Staff Summary of Public Testimony (Appropriations):
(In support) Seven-hundred thousand people in Washington are affected by the high cost of insurance premiums. The cost of health care forces people to borrow money.
(Opposed) Creating a public option is an important issue, but this bill is not the appropriate mechanism. The rate setting component proposed in this bill is problematic. Capping rates would affect provider networks. Many providers will not participate if the rates are held to Medicare rates. This bill could destabilize individual and small business markets. Hospitals operate on thin margins. Medicare reimbursement is not sufficient. The active purchaser model contemplated in this bill will not achieve the results legislators are looking for. The Legislature should be looking at the cost of care rather than limiting the rate paid to providers. A reinsurance model would be preferable. This bill could shift costs to the private group market. There will be winners and losers.
Persons Testifying (Health Care & Wellness): (In support) Jason McGill, Office of the Governor; Molly Vorris, Health Benefit Exchange; Ashley Sutton, Economic Opportunity Institute; Sean Graham, Washington State Medical Association; Patrick Connor, National Federation of Independent Business; Kelly Powers and Marcia Stedman, Health Care for All Washington.

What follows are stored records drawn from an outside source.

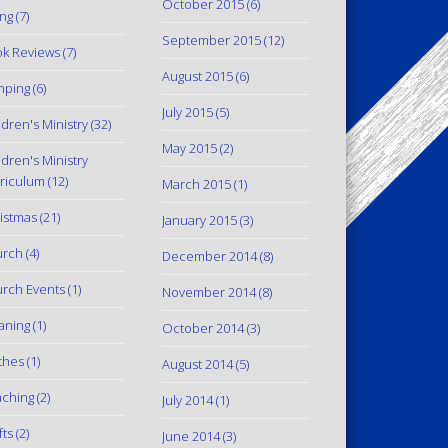
October 2015
(6)
ing
(7)
September 2015
(12)
k Reviews
(7)
August 2015
(6)
mping
(6)
July 2015
(5)
ldren's Ministry
(32)
May 2015
(2)
ldren's Ministry
riculum
(12)
March 2015
(1)
istmas
(21)
January 2015
(3)
urch
(4)
December 2014
(8)
rch Events
(1)
November 2014
(8)
aning
(1)
October 2014
(3)
thes
(1)
August 2014
(5)
ching
(2)
July 2014
(1)
fts
(2)
June 2014
(3)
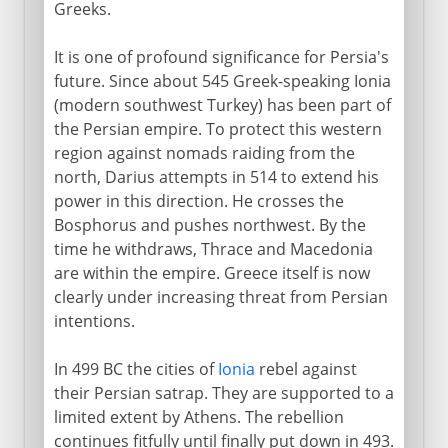
Cyrus and Xenophon
Greeks.
Destruction of the Persian empire
It is one of profound significance for Persia's
The legacy of Alexander
future. Since about 545 Greek-speaking Ionia
New routes to the west
(modern southwest Turkey) has been part of
the Persian empire. To protect this western
Doura-Europus
region against nomads raiding from the
Palmyra
north, Darius attempts in 514 to extend his
The dwindling Greek presence
power in this direction. He crosses the
Bosphorus and pushes northwest. By the
time he withdraws, Thrace and Macedonia
Parthians and Byzantines
are within the empire. Greece itself is now
clearly under increasing threat from Persian
intentions.
Arabs
In 499 BC the cities of
Ionia
rebel against
their Persian satrap. They are supported to a
Turks and Mongols
limited extent by Athens. The rebellion
continues fitfully until finally put down in 493.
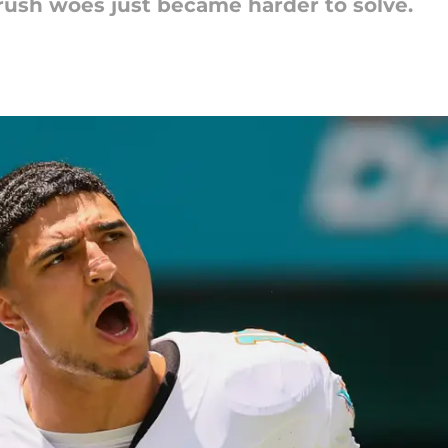
-rush woes just became harder to solve.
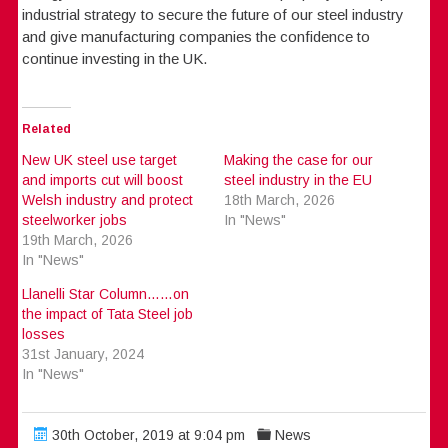
industrial strategy to secure the future of our steel industry
and give manufacturing companies the confidence to
continue investing in the UK.
Related
New UK steel use target
Making the case for our
and imports cut will boost
steel industry in the EU
Welsh industry and protect
18th March, 2026
steelworker jobs
In "News"
19th March, 2026
In "News"
Llanelli Star Column……on
the impact of Tata Steel job
losses
31st January, 2024
In "News"
30th October, 2019 at 9:04 pm
News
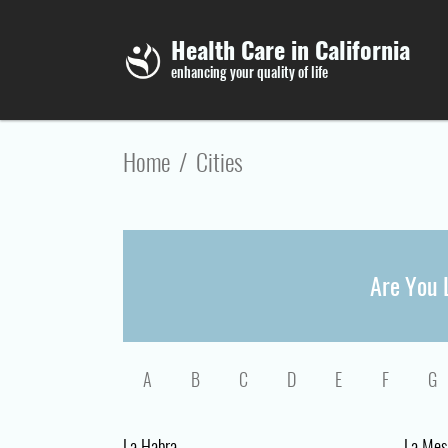
Skip to main content
Health Care in California
enhancing your quality of life
Home
/
Cities
Are You L
A
B
C
D
E
F
G
La Habra
La Mes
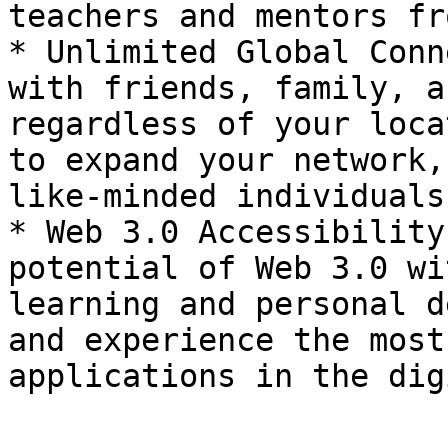
teachers and mentors fr
* Unlimited Global Conn
with friends, family, a
regardless of your loca
to expand your network,
like-minded individuals
* Web 3.0 Accessibility
potential of Web 3.0 wi
learning and personal d
and experience the most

(Opposed) Zach Snyder, Regence Blue Shield; and Len Sorrin, Premera Blue Cross.
(Other) Meg Jones, Association of Washington Healthcare Plans.
Persons Testifying (Appropriations): (In support) Cindi Laws.
(Opposed) Sean Graham, Washington State Medical Association; Andrea Davis, Coordinated Care; Amber Ulvenes, Kaiser Permanente; Chris Bandoli, Washington State Hospital Association; Mel Sorensen, America's Health Insurance Plans; Carrie Tellefson, Regence Blue Shield; and Kathy Gano, Premera Blue Cross.
Persons Signed In To Testify But Not Testifying (Health Care & Wellness): None.
Persons Signed In To Testify But Not Testifying (Appropriations): None.